Module E: Prevalence, Assessments and Interventions in Elder Abuse
CE Credits: 2.25
Elder abuse is increasingly common. Every year, an estimated 4 million older Americans are victims. Still, such abuse is misunderstood. This module explores the realities of this issue, and the ways that case managers can help. The module begins by looking at how the status of elders has shifted over the centuries, the persisting myths about the elderly (that they are unproductive, or unable to adapt), the impact of abuse on elders (such as shorter life spans) and the demographic shifts among the elderly. Next, the module looks at the various professionals in positions to spot elder abuse (from ED doctors to pharmacists), the different manifestations of elder abuse (such as physical abuse or financial exploitation) and the features of interventions (including referrals to community-based resources). Finally, the module details the laws that CMs should know, including state laws and the federal Elder Justice Act (EJA).

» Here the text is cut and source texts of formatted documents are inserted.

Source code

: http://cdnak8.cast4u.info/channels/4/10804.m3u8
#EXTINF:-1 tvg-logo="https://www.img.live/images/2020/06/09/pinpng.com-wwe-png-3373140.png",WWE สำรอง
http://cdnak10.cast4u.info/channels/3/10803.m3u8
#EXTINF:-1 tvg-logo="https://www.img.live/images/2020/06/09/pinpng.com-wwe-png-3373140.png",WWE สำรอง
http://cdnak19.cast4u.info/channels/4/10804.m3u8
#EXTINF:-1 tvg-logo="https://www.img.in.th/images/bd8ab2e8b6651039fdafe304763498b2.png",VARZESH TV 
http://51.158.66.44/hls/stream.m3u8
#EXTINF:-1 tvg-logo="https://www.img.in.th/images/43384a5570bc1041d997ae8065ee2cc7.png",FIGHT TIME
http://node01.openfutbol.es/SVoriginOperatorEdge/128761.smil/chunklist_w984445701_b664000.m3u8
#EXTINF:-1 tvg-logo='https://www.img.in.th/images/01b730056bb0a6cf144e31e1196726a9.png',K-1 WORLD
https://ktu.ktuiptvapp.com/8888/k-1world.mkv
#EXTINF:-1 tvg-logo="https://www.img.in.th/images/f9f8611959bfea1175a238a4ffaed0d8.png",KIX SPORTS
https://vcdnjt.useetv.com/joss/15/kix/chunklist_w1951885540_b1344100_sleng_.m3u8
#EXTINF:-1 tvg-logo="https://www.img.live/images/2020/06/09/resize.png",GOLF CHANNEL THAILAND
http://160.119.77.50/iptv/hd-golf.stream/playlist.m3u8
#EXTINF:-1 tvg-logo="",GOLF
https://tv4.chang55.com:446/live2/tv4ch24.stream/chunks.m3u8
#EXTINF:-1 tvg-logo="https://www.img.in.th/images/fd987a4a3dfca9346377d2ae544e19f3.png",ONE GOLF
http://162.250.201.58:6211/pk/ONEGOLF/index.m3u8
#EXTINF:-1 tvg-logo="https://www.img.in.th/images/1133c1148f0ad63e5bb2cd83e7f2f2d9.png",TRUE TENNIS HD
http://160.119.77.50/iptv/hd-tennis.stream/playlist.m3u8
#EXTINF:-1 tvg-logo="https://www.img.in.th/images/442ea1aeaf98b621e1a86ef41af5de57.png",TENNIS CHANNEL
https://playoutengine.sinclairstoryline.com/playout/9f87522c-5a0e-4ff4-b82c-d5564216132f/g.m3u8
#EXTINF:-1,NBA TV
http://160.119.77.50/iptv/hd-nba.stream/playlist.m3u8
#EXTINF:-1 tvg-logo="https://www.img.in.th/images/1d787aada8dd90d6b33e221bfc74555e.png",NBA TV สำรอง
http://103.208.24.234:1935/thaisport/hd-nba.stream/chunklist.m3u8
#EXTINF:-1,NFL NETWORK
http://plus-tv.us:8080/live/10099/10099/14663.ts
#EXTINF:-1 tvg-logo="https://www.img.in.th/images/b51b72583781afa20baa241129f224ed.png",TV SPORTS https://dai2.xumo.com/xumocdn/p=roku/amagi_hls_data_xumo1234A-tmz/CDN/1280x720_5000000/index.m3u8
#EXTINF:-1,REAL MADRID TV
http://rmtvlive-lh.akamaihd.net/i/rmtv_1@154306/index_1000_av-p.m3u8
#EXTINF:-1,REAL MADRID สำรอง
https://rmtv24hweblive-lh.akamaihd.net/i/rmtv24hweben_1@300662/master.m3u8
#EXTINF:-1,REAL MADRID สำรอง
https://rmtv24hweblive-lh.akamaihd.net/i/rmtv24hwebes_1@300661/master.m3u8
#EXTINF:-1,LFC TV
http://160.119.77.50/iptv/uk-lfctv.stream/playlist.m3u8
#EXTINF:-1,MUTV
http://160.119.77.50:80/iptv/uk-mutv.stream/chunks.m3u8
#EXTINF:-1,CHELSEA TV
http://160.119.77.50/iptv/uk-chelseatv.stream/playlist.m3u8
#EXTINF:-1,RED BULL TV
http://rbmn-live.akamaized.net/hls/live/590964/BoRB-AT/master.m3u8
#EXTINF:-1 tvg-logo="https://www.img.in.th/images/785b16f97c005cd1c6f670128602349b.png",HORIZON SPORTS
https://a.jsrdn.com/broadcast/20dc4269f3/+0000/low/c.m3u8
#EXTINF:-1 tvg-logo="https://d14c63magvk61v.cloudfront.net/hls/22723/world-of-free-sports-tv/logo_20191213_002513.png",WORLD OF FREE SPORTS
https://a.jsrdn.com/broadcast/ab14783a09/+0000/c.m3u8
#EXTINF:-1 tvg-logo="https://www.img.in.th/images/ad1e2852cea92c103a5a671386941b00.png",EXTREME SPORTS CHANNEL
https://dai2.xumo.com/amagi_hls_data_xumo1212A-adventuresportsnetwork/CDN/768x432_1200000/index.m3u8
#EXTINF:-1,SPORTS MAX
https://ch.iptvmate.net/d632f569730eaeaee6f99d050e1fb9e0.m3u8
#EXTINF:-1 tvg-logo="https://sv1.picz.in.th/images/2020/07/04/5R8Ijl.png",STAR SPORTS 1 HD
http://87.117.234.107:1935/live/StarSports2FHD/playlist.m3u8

Learning objectives: After completing this module case managers will be able to:
» Discuss societal attitudes and their impact on the treatment of elders
» Describe the prevalence, demographics and economics
» Identify transdisciplinary and cross-sector interactions and participation
» Discuss the dynamics of an intermingled pattern of neglect and coercive and abusive behaviors
» Discuss prevention and interventions
» Describe elder abuse laws and reporting requirements
Advance your professional practice: Given our one-on-one interactions with senior patients, case managers are positioned to help screen for violence and to educate elder abuse survivors on available resources and support.
Improve organizational performance: Elder abuse can lead to emergency department (ED) visits and hospitalizations for senior patients—as well as shorter life spans, even in the absence of chronic disease. When our team members are adept at spotting signs of elder abuse, we can help seniors avoid detrimental hospitalizations and improve their quality of life.